E/E- Pharoah et al. (2010) conducted a meta-analysis of 53 studies from Europe, Asia and the USA, to investigate the effectiveness of family therapy. The studies compared
the outcomes from family therapy to ‘standard’ care (e.g. drugs alone). It was found that family therapy increased a patient’s compliance with medication (that is they took their medication more easily and willingly) and there was a reduction in the risk of relapse and hospital admission during treatment and for 24 months after. McFarlane et al. (2003) also conducted a meta- analysis and confirmed that family therapy reduces relapse rates, leads to symptom reduction and improved relationships among family members, which leads to increased well-being for patients.
L-This suggests that the treatment is effective in reducing relapse and for a long time.
Counterargument: However, there is limited control of the extraneous variables, therefore it’s going to be low in internal validity. Experiments looking into the effectiveness of family therapy aren’t reliable, as they can’t be repeated to check for consistency.
AO3:
Family therapy x2
There are further strengths when it comes to Family therapy.
E/E- As well as decreasing relapse rates and lowering the need for hospitalisation, family therapy can educate family members to help manage a patient’s medication regime. This can decrease the need for medical help and therefore makes the treatment cost-effective. Although a combination of drug and family treatments is desirable, due to cost constraints, it is often not possible of offer a combination. Also, The Schizophrenia Commission (2012) estimates that family therapy is cheaper than standard care (drugs alone) by £1,004 a patient over three years, suggesting that it can save money. Furthermore, the extra cost of family therapy is offset by a reduction in costs of hospitalisation because of the lower relapse rates associated with the therapy.
L- This suggests that this treatment appears to be cost effective.
AO3:
Family therapy x3
Some critics of the therapy argue that the nature of the therapy causes problems.

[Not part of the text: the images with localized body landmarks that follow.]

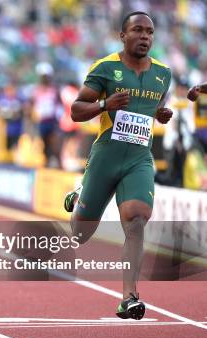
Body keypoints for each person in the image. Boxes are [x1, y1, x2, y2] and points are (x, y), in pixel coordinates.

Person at [63, 12, 173, 320]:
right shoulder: (105, 68)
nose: (144, 37)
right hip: (106, 156)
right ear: (122, 35)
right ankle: (79, 194)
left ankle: (129, 297)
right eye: (137, 30)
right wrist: (103, 105)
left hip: (139, 158)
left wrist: (159, 114)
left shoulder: (163, 73)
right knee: (81, 235)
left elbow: (148, 108)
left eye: (149, 32)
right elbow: (75, 110)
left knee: (136, 220)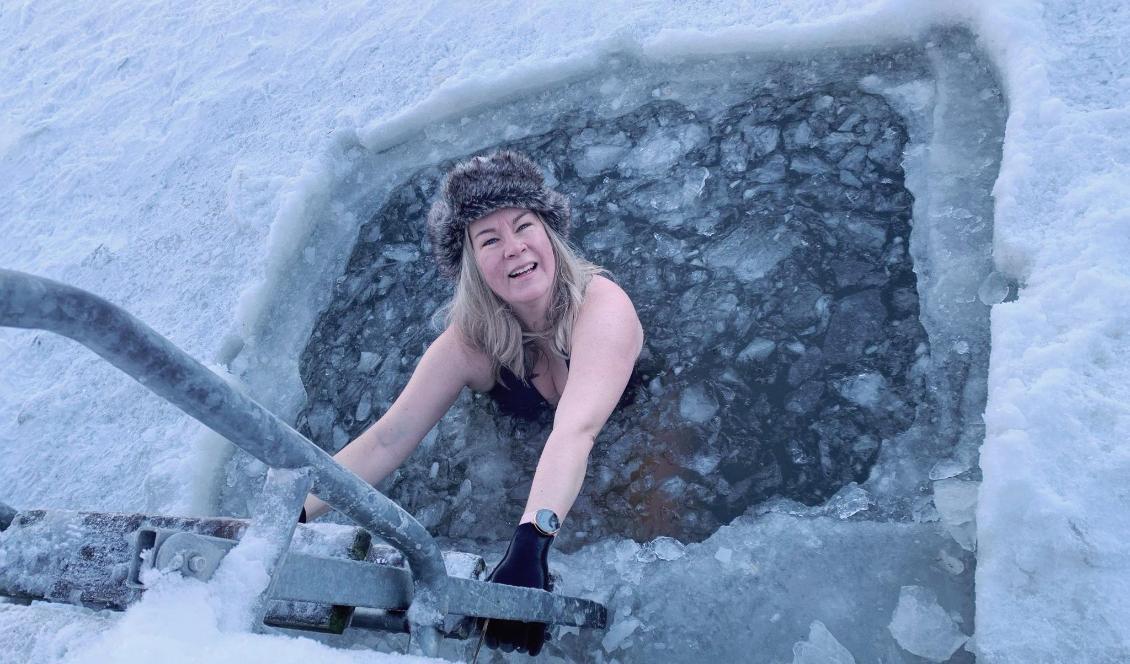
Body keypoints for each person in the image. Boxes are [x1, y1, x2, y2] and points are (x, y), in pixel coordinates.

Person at [300, 150, 644, 656]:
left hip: (637, 428)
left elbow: (575, 431)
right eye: (489, 239)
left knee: (649, 526)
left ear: (550, 232)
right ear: (470, 265)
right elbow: (387, 438)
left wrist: (529, 545)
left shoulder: (602, 305)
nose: (514, 248)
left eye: (524, 225)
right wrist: (297, 513)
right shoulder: (470, 343)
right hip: (537, 455)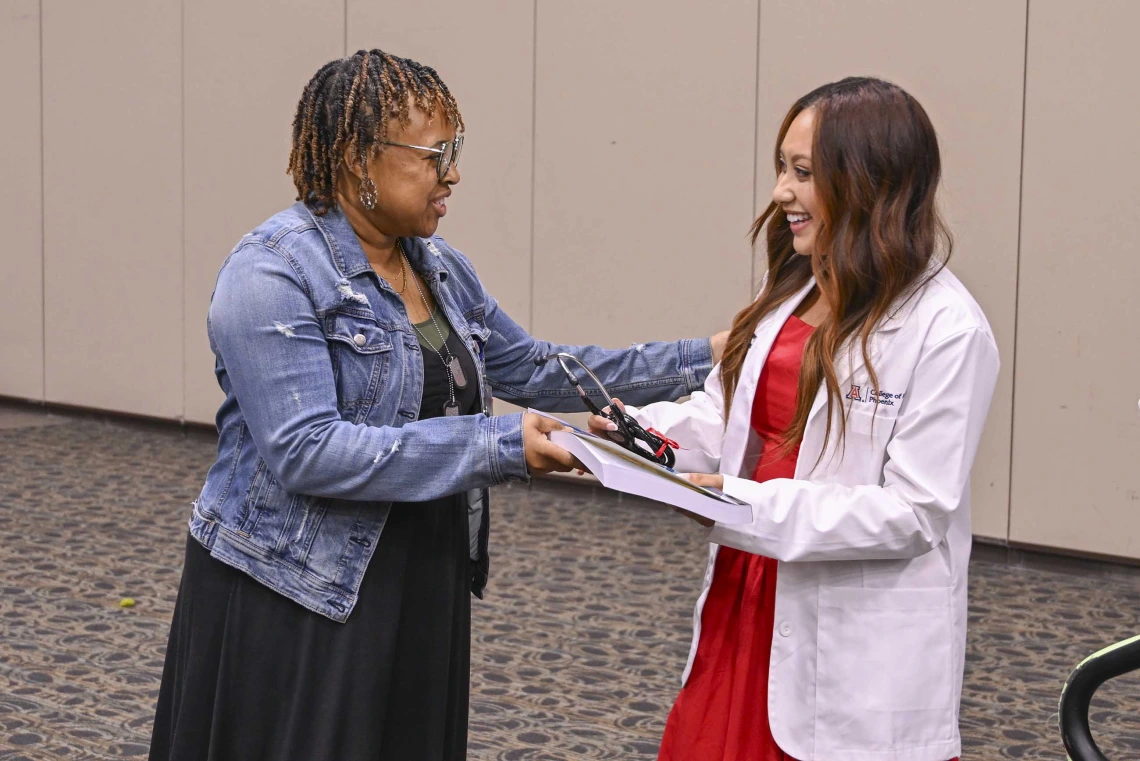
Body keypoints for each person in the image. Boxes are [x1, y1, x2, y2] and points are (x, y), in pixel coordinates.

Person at [147, 49, 726, 761]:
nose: (452, 174)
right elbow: (307, 450)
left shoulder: (440, 266)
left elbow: (541, 368)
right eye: (435, 155)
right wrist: (499, 445)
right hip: (301, 589)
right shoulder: (270, 270)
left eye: (456, 151)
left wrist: (710, 355)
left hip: (422, 572)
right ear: (361, 158)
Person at [591, 77, 999, 761]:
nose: (781, 191)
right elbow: (732, 416)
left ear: (869, 182)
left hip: (845, 615)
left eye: (803, 173)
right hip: (748, 591)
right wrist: (643, 436)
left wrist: (745, 503)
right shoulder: (796, 284)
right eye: (782, 167)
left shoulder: (949, 330)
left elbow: (914, 511)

E/E-With the emphasis on ‘openness’, there can be an issue with family members being reluctant to share information, as it may cause or reopen family tensions. Some might not even want to face up to the issues, which lowers the effectiveness of the treatment as without family members being honest and engaging fully, the treatment cannot tackle the faulty family communication.
L- Therefore this suggests that this therapy may not be as effective as initially thought.
AO3:
Family therapy x4
Another limitation of family therapy is evidence proving that it’s not worthwhile.

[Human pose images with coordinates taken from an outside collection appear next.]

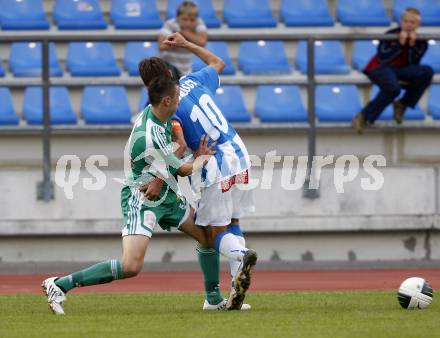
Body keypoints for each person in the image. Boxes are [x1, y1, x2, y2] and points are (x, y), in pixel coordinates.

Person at [42, 71, 219, 315]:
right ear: (167, 100)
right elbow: (185, 169)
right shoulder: (148, 137)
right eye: (177, 96)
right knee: (131, 265)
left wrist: (179, 145)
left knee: (207, 236)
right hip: (142, 198)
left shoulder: (162, 115)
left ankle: (213, 298)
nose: (180, 100)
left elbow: (174, 150)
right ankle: (59, 284)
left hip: (165, 194)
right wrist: (202, 157)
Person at [140, 33, 257, 311]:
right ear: (169, 72)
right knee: (233, 221)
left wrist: (158, 179)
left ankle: (240, 256)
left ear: (149, 86)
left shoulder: (165, 106)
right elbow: (218, 62)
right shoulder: (194, 80)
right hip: (239, 153)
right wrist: (185, 45)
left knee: (212, 233)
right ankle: (234, 293)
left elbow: (178, 148)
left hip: (214, 163)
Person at [353, 7, 433, 134]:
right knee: (393, 88)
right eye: (406, 21)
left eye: (412, 22)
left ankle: (402, 104)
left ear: (418, 25)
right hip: (380, 67)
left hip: (401, 69)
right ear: (401, 21)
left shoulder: (421, 41)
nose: (408, 24)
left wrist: (411, 45)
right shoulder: (390, 34)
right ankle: (364, 116)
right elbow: (384, 57)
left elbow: (414, 63)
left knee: (427, 72)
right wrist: (400, 44)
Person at [158, 1, 208, 77]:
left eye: (192, 20)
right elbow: (162, 46)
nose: (188, 23)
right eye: (184, 19)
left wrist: (183, 33)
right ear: (177, 18)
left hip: (186, 71)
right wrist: (185, 39)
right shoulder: (170, 24)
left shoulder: (199, 23)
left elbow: (202, 42)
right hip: (167, 69)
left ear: (196, 19)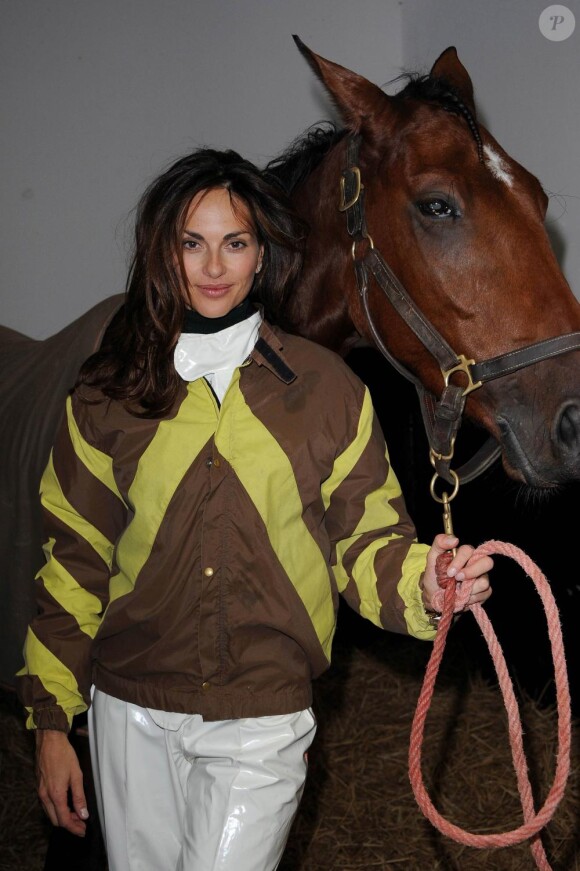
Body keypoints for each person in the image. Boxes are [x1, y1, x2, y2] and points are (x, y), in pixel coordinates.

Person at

E/E- A study by Garety failed to show any better outcomes for patients given sessions of family therapy compared to those who simply had carers but no family therapy. Individuals in both groups were found to have unexpectedly low rates of relapse, contrasting markedly with the rates found in the “no carer” group. The researchers found that most of the carers in this study displayed relatively low rates of EE, which may affect widespread cultural changes in carers’ knowledge and attitudes towards Sz.
L- As a result, this evidence suggests that for many people family intervention may not improve outcomes further than a good standard of treatment as usual.